Task to complete: Repeat everything from the line containing "genus: Caturus" down to the line containing "genus: Aeschynomene", swapping "scientific name" for "species name" and changing nothing else.
— Begin Material provided —
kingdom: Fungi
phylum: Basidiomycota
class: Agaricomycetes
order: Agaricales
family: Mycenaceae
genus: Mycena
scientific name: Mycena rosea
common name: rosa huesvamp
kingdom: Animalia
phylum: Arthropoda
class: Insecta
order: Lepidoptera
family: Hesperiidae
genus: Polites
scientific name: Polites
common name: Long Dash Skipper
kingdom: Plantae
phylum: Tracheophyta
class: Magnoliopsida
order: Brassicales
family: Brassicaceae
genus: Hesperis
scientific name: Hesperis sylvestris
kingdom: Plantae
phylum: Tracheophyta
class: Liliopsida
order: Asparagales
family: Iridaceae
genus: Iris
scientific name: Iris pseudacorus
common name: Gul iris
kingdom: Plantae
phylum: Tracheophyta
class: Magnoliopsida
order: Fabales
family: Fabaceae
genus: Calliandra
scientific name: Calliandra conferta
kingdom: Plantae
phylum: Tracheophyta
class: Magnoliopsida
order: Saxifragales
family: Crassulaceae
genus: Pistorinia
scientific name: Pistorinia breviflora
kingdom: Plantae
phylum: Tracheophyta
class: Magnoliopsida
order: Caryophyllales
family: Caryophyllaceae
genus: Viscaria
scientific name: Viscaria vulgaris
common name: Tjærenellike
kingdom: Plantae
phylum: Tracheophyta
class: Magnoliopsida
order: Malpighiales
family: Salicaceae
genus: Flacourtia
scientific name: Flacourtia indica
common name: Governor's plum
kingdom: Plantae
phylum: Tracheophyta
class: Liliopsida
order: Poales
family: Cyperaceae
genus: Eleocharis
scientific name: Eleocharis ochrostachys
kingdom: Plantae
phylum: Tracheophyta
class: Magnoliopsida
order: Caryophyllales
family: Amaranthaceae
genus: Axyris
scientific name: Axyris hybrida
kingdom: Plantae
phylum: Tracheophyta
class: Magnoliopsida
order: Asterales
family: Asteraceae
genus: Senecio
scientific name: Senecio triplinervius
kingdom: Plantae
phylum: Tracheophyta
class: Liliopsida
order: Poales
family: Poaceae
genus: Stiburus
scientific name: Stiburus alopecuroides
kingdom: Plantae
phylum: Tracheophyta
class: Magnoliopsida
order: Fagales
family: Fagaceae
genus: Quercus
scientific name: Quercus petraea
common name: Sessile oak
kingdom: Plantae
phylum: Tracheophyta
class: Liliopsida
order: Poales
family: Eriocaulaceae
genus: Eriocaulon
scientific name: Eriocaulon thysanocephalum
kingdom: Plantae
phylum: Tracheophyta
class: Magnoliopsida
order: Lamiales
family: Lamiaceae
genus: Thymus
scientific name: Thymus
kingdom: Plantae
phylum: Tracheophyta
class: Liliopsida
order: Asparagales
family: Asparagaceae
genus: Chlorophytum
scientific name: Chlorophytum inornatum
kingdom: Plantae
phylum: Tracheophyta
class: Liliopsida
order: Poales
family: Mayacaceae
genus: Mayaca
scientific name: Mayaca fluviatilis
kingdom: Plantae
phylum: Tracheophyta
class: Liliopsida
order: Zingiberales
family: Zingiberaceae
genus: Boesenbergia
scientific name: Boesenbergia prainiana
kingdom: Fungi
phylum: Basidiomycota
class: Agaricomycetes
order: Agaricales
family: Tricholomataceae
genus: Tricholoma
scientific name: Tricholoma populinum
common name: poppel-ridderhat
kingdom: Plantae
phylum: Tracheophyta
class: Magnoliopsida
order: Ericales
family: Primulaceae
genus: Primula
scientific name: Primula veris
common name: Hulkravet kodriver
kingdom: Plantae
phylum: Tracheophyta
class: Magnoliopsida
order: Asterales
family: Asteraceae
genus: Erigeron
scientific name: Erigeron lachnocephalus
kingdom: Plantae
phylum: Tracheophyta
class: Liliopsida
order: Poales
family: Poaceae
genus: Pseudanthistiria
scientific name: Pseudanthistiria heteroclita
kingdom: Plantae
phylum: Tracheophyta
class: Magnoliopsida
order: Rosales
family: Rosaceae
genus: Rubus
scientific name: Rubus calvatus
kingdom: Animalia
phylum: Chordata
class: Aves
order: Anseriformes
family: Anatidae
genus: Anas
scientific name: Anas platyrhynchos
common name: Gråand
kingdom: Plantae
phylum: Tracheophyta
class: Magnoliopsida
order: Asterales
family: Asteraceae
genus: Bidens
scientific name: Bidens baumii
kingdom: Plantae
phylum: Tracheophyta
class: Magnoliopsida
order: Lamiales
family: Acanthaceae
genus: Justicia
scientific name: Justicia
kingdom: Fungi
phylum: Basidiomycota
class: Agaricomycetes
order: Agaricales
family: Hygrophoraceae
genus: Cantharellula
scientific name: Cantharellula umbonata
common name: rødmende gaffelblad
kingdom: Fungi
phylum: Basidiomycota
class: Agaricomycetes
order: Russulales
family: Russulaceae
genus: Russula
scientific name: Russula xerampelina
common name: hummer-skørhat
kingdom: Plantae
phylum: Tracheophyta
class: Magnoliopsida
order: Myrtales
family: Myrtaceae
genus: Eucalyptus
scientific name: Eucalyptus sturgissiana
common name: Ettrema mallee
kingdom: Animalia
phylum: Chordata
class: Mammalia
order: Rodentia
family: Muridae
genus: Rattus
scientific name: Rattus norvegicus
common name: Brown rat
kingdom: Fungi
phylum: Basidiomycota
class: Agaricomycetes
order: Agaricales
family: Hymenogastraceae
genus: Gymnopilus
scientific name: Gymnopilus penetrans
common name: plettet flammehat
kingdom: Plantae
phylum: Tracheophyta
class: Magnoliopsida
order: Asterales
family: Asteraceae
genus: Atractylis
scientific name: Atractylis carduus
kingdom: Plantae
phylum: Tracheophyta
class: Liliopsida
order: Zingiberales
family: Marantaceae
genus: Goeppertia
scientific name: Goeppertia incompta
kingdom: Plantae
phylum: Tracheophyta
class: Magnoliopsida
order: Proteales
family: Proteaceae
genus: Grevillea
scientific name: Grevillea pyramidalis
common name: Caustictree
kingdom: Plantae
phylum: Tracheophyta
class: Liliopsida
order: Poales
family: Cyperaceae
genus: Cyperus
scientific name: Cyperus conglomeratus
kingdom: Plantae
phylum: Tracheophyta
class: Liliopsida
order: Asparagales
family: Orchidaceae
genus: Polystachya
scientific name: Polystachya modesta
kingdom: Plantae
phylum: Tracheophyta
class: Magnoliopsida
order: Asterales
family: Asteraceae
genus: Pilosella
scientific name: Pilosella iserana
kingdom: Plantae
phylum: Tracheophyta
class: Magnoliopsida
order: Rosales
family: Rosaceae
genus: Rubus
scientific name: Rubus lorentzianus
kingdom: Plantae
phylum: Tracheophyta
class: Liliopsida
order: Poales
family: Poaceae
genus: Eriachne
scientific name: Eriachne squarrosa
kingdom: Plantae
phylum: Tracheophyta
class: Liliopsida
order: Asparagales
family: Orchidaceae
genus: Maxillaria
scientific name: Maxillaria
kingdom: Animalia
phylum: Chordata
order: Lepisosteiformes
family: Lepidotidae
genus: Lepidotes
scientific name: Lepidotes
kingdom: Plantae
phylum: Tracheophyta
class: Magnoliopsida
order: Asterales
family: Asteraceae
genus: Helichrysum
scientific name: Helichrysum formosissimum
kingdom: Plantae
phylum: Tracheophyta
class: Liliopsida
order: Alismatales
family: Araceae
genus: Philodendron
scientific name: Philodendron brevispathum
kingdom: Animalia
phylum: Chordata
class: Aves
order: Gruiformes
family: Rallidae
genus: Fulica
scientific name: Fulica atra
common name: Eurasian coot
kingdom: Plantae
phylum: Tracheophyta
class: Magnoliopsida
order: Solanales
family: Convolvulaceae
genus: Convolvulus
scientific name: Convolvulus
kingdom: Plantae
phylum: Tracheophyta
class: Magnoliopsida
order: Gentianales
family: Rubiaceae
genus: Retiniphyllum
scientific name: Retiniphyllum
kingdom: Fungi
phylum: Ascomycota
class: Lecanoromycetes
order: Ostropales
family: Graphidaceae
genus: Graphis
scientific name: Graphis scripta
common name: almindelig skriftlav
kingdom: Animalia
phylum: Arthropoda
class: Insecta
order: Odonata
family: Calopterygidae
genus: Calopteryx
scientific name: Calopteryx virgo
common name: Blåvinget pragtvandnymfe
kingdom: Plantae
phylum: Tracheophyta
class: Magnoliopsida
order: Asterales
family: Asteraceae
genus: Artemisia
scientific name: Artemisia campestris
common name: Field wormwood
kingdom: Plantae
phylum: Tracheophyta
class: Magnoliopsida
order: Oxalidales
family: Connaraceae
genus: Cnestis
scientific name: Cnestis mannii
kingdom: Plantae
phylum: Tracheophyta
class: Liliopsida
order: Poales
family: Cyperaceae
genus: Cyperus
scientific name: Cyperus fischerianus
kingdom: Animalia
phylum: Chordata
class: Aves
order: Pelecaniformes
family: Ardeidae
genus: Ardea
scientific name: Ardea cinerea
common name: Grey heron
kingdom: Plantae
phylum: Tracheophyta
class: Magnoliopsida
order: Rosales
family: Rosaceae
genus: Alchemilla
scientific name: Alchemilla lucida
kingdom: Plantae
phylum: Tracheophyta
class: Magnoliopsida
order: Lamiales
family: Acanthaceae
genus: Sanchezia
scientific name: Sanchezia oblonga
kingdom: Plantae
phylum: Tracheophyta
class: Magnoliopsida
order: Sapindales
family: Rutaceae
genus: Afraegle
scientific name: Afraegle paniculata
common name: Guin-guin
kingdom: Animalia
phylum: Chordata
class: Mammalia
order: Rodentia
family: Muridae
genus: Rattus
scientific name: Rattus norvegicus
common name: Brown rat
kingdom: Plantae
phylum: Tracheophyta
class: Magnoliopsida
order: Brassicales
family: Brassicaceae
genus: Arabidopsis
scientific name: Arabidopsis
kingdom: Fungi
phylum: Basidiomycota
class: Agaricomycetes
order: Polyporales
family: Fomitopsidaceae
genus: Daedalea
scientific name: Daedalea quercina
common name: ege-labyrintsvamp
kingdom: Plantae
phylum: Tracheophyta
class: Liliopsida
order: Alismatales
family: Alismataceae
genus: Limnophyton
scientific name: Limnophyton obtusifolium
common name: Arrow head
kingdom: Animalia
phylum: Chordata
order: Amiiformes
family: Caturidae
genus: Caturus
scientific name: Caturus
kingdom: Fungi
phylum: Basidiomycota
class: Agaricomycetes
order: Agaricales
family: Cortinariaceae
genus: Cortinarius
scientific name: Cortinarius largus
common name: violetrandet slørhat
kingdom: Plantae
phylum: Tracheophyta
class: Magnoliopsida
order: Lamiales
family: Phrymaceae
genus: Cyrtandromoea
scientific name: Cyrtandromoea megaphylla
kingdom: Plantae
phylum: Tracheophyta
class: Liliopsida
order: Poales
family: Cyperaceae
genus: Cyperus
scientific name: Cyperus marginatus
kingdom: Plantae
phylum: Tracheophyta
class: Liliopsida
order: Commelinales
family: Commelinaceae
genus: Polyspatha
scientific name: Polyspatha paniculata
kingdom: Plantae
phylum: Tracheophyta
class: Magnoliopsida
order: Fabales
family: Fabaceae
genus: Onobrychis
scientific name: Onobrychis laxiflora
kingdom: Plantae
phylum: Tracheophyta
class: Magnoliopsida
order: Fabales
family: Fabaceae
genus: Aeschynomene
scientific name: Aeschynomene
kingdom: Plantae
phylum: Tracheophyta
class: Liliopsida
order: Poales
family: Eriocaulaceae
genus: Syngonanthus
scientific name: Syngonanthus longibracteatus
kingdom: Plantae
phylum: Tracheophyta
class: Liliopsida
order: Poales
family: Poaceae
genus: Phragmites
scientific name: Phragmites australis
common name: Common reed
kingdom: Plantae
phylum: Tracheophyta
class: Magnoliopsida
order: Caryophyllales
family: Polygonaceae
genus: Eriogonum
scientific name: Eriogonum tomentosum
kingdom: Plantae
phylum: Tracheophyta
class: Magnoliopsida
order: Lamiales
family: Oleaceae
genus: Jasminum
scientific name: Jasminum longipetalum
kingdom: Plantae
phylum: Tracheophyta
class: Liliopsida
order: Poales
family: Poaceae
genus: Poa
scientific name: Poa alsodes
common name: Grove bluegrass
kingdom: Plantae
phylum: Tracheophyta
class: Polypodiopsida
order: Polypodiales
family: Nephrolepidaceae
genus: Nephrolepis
— End Material provided —
Complete output:
genus: Caturus
species name: Caturus
kingdom: Fungi
phylum: Basidiomycota
class: Agaricomycetes
order: Agaricales
family: Cortinariaceae
genus: Cortinarius
species name: Cortinarius largus
common name: violetrandet slørhat
kingdom: Plantae
phylum: Tracheophyta
class: Magnoliopsida
order: Lamiales
family: Phrymaceae
genus: Cyrtandromoea
species name: Cyrtandromoea megaphylla
kingdom: Plantae
phylum: Tracheophyta
class: Liliopsida
order: Poales
family: Cyperaceae
genus: Cyperus
species name: Cyperus marginatus
kingdom: Plantae
phylum: Tracheophyta
class: Liliopsida
order: Commelinales
family: Commelinaceae
genus: Polyspatha
species name: Polyspatha paniculata
kingdom: Plantae
phylum: Tracheophyta
class: Magnoliopsida
order: Fabales
family: Fabaceae
genus: Onobrychis
species name: Onobrychis laxiflora
kingdom: Plantae
phylum: Tracheophyta
class: Magnoliopsida
order: Fabales
family: Fabaceae
genus: Aeschynomene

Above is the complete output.